*Records provided*:
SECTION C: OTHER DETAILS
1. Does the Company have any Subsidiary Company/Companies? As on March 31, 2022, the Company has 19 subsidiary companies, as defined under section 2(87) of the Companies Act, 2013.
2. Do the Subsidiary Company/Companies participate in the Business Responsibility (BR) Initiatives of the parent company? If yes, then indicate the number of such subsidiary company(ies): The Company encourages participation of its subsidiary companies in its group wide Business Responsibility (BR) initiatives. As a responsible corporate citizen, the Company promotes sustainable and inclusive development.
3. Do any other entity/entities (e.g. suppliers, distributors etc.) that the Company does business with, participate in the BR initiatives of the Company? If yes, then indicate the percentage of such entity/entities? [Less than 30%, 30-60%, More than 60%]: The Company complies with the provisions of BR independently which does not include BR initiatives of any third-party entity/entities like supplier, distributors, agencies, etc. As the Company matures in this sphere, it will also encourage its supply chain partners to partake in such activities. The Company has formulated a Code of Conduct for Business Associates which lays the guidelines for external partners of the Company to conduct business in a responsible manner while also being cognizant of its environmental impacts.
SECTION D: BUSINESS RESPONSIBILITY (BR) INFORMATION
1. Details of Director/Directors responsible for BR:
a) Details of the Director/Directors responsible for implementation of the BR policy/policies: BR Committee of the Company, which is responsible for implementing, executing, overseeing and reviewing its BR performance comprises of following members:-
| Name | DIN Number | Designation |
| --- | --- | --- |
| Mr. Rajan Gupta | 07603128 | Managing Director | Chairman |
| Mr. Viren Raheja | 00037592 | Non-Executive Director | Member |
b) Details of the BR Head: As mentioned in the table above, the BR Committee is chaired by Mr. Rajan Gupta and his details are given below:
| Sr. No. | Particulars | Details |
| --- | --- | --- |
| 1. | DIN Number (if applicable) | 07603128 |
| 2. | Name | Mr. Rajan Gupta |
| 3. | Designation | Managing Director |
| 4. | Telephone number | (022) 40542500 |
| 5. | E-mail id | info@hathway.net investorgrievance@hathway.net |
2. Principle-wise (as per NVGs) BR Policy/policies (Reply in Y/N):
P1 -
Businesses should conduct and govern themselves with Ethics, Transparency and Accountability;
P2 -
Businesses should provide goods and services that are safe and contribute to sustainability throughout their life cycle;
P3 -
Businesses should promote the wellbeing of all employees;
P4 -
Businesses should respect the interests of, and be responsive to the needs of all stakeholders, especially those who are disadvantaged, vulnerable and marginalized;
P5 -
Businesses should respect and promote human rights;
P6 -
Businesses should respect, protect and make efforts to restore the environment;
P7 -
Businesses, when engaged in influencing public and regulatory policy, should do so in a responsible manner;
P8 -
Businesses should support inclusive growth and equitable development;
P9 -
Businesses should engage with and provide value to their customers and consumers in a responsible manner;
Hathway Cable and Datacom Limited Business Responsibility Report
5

*Task description*: Reproduce the lines from the one containing "Businesses should respect, protect" to the end of the entries, keeping both ends and adding nothing.

*Your response*:
Businesses should respect, protect and make efforts to restore the environment;
P7 -
Businesses, when engaged in influencing public and regulatory policy, should do so in a responsible manner;
P8 -
Businesses should support inclusive growth and equitable development;
P9 -
Businesses should engage with and provide value to their customers and consumers in a responsible manner;
Hathway Cable and Datacom Limited Business Responsibility Report
5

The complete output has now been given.